Its movement was noticeably slower

and when it landed on the faux leather arm

of my multi position reclining chair,

I was almost able to snag it in my palm.

Too tired to buzz afar,

it rested again on the arm,

weakly regurgitating its own spittle.

 

I called my wife over, 

a former professional chef

and therefore an expert

in the art of

preparing, cooking and eating

dead things,

knowing she be eager to try out

her new instrument of death.

 

A sure aim sent the Blue

to the skin colored shag carpet,

and in its last struggle

I started to sing inside the only

song that would be

a proper elegy:

 

La cu-ca- | racha, la cu-ca-racha

ya no pue-de ca-mi-nar

por-que no | tiene, por-que le faltan

las dos pa- titas “de” a-trás.

 

(“The cockroach, the cockroach /

can no longer walk /

because she doesn’t have, because she lacks / the two hind legs to walk.”)

 

I imagined it

crying out

“Help me!
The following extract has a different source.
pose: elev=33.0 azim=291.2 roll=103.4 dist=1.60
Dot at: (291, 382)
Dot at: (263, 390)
Help me!”

like the half human,

half insect creature

caught in the spider web

at the end of that

old Vincent Price

creature feature

were death by big rock

was a mercy

compared to

arachnoid decapitation.

 

Whack

and the Blue’s head

was severed

from its thorax.

Whack

and its wings

flew East and West.

Whack

and its abdomen

closely followed.

Whack

and its legs

buckled under it.

Whack

a final time

to make sure

it was dead. 

 

My wife had

over-killed,

and the worst

cardinal sin,

had over-cooked

something that

was meant

to be tartare.

 

Still our Pomchi

sniffed, licked

and eventually ate

the Blue,

her smile

declaring it

the best thing

she swallowed

all week. 

 

For a half hour

my wife rewarded her

with the swat, swat, swat

of blue belly rubs. 

 

Note:

Marine Tiger was the ship that carried people from Puerto Rico, and so the white people in New York started calling all the Puerto Rican people ‘Marine Tigers.’